--- Directions ---
Exclude the pictures, then repeat the remaining data exactly.

--- Source data ---

Segment Open

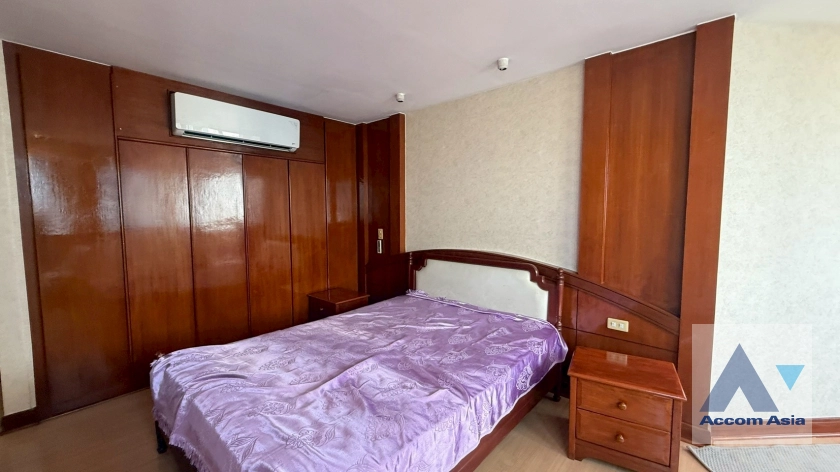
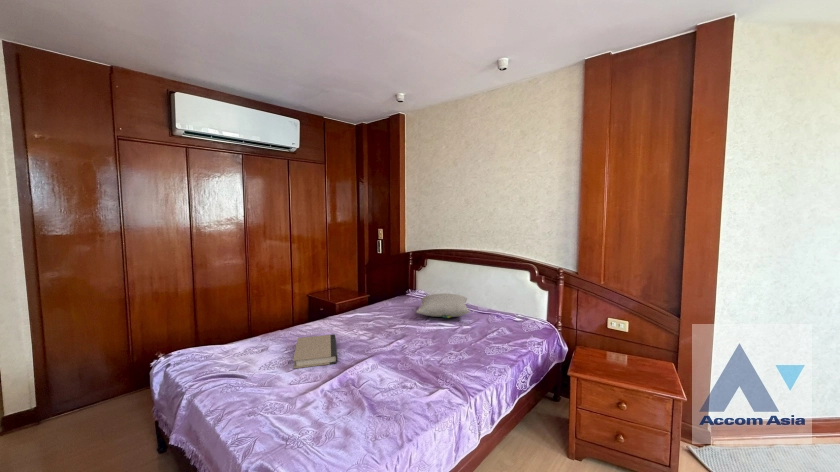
+ pillow [415,293,471,319]
+ book [292,333,339,370]
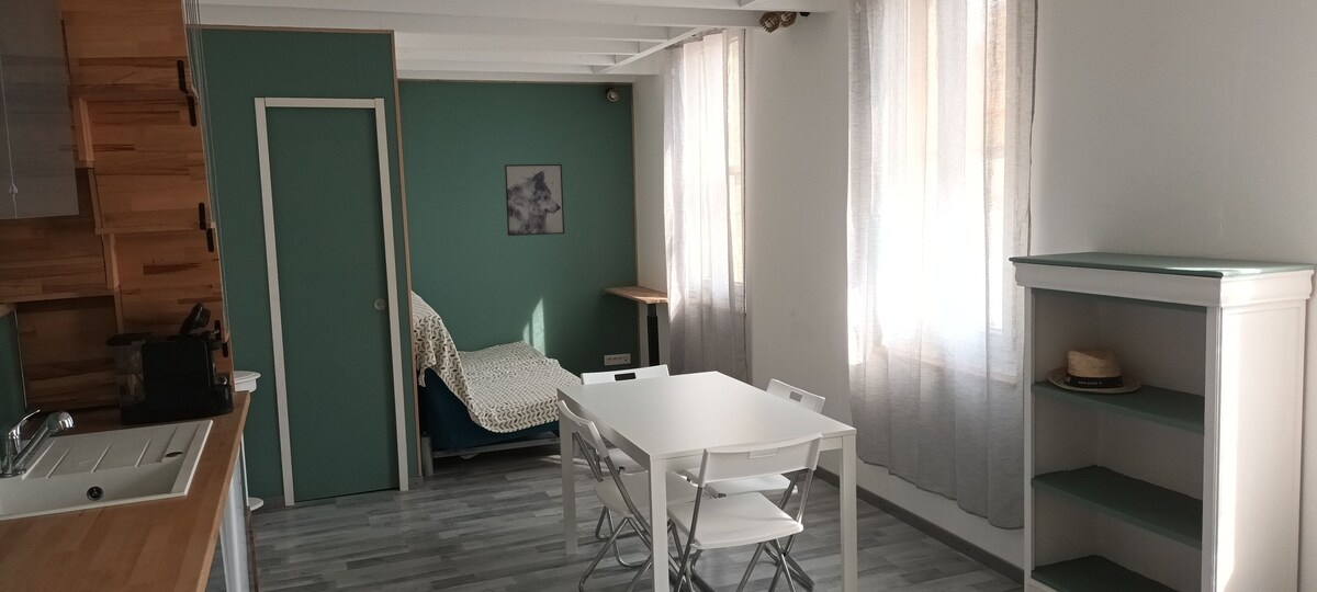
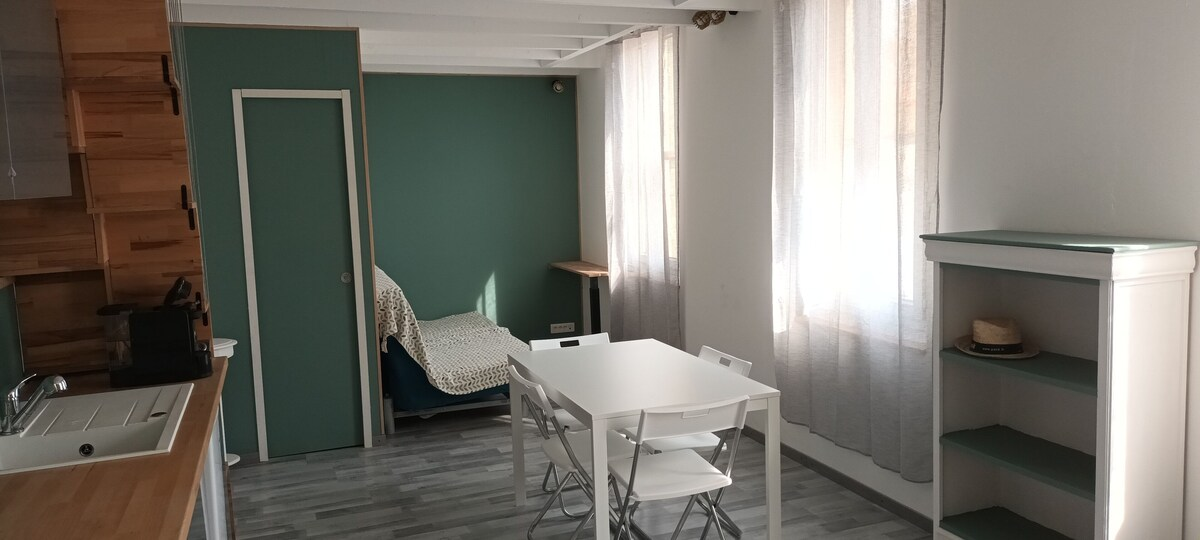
- wall art [504,163,565,237]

Segment Closed

--- The completed task ---
+ pillow [415,293,471,319]
+ book [292,333,339,370]
- wall art [504,163,565,237]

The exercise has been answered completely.